Guidelines for the use of

Focusing-Oriented Expressive Arts (FOAT®)

For Certified FOAT® Facilitator or Practitioner;

And/or Certified Focusing Trainer: Specialization in FOAT®

1.       This training is in Focusing-Oriented Expressive Arts. The term “Focusing-Oriented Expressive Arts” (FOAT®) can be

used in both clinical and non-clinical applications. Please note: This phrase does NOT have the word “therapy” in it.

2.      It is important to understand the terminology:

     a. Focusing-Oriented Expressive Arts (FOAT®) is an integration of one or more of the expressive arts modalities (i.e.

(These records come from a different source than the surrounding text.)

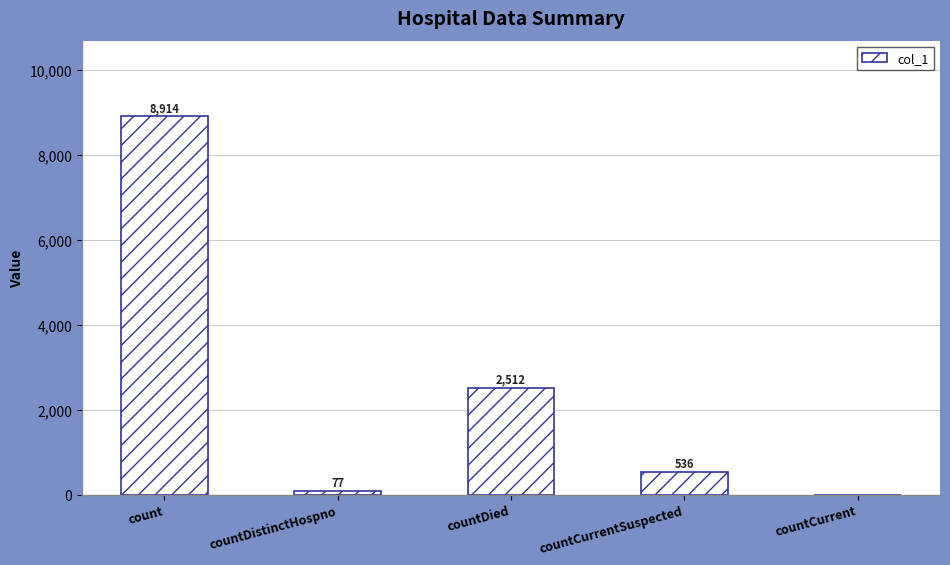

What is the change in value from count to countDied?

-6402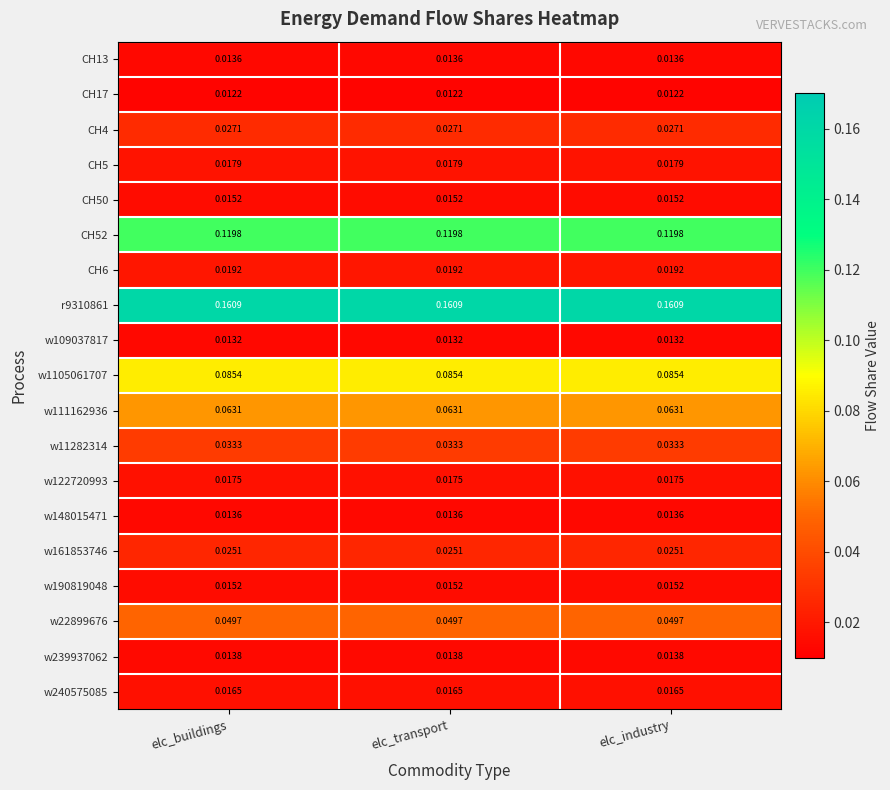

Is the value of CH5 at elc_industry greater than the value of w190819048 at elc_transport?

Yes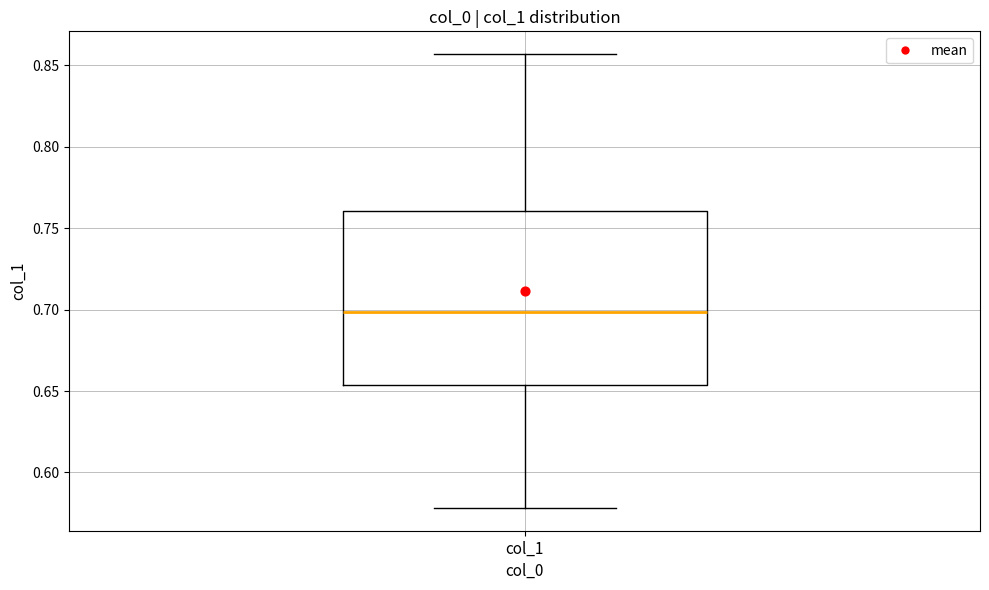

Transcribe this box plot: give where the median line is, the range the box spans, and where the two whiskers end, as read against the y-axis. The values are not printed on the chart, so give them approximately, as read against the axis.

median 0.700, box 0.655 to 0.760, whiskers 0.580 to 0.855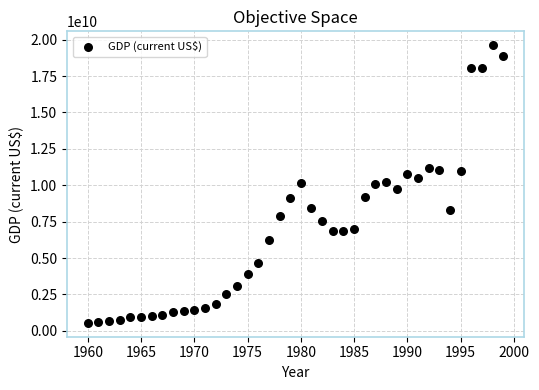

How many points are shown in the scatter plot?

40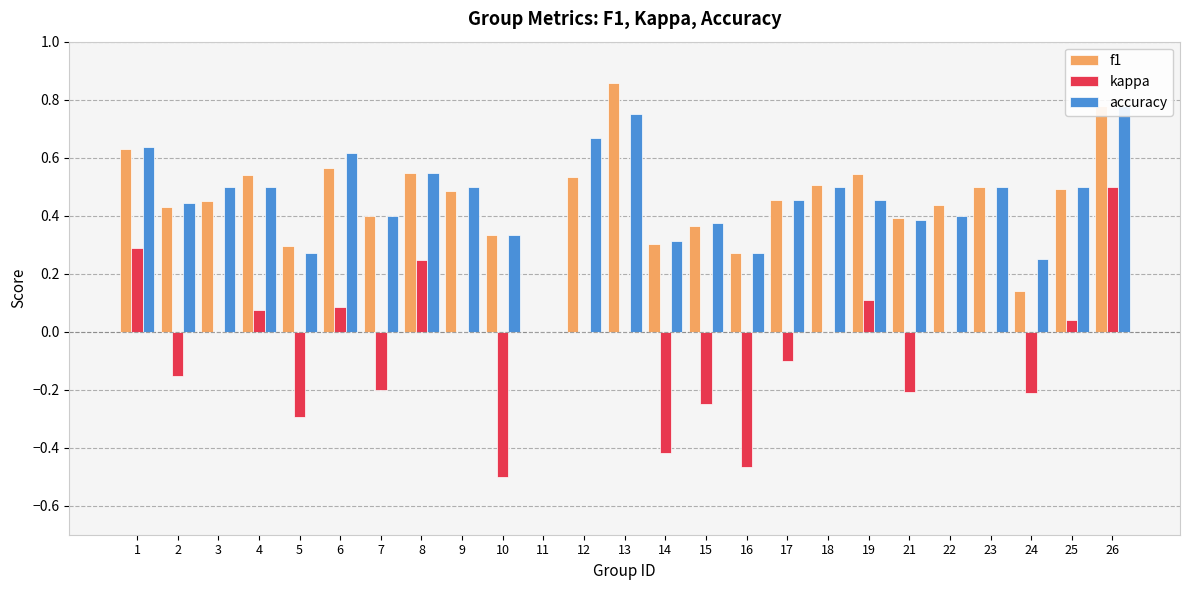

How many bars are there in total?

75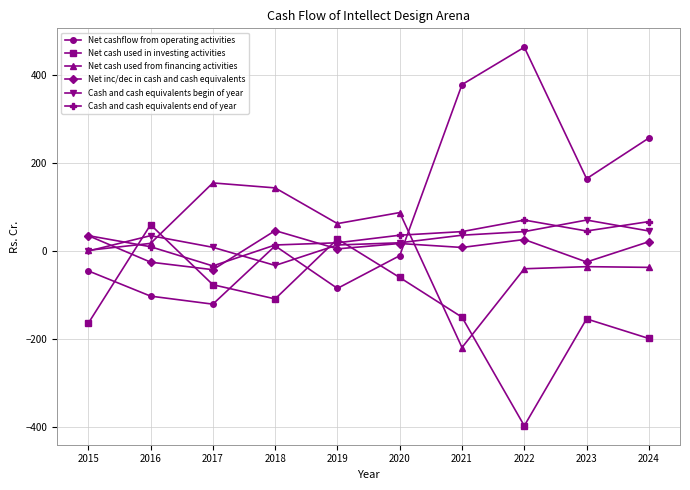

What is the value of the Cash and cash equivalents end of year point at the 1st from the left?

35.0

art, dance-movement, writing, drama, music, etc.).  It is an umbrella term for both clinical and non-clinical applications.

 

This term, phrase and acronym can and should be used to describe what you are learning or providing to others as a Certified FOAT® Facilitator or Practitioner; or Certified Focusing Trainer (FOT or Professional): Specialization in FOAT®.  

 

IMPORTANT: This does NOT have the word “Therapy” in it.  This phrase is the correct phrase and acronym for everyone in the Focusing-Oriented Expressive Arts Trainings. There are only certain situations that the word “therapy” can be used. See “b” and “c” below.

     b. Focusing-Oriented Art Therapy (FOAT®) is a professional application of the integration of Focusing and Art Therapy

developed by Dr. Laury Rappaport. Only professionally trained art therapists with a graduate degree in Art Therapy should use this term; otherwise people may think you have professional training as an art therapist - which would be misleading - and therefore unethical. 

 

If you have been trained in an Institute or similar program, then it is more accurate to describe that you have a degree in ____ with additional institute training in art therapy (or certificate in art therapy). The same applies to all of the arts - music therapy, psychodrama, drama therapy, poetry therapy, etc.

     c. Focusing-Oriented Expressive Arts Therapy (FOAT®) is a professional application of the integration of Focusing and

Art Therapy developed by Dr. Laury Rappaport. Only professionally trained art therapists with a graduate degree in Art Therapy should use this term; otherwise people may think you have professional training as an art therapist - which would be misleading - and therefore unethical. 

 

If you have been trained in an Institute or similar program, then it is more accurate to describe that you have a degree in ____ with additional institute training in art therapy (or certificate in art therapy). The same applies to all of the arts - music therapy, psychodrama, drama therapy, poetry therapy, etc.

 

 

3.      Note: The trainings offered in Focusing-Oriented Expressive Arts (FOAT®) are not training to be a psychotherapist or

expressive arts therapist. It is about integrating Focusing and expressive arts and their unique combination into your setting (which can be psychotherapy, social work, education, coaching, wellness, personal growth, arts, etc.). You can only call yourself an "Expressive Arts Therapist" (or other Arts Therapist) or psychotherapist only if you have the proper training.  In the U.S., one needs to have a Master’s Degree in Expressive Arts Therapy, Art Therapy, Music Therapy, Drama Therapy, Dance Therapy, etc. 

 

Therefore, completing a certification program in Focusing-Oriented Expressive Arts allows you to tell it as it is: you are trained in Focusing-Oriented Expressive Arts (FOAT®) and integrate that into your profession or non-clinical application.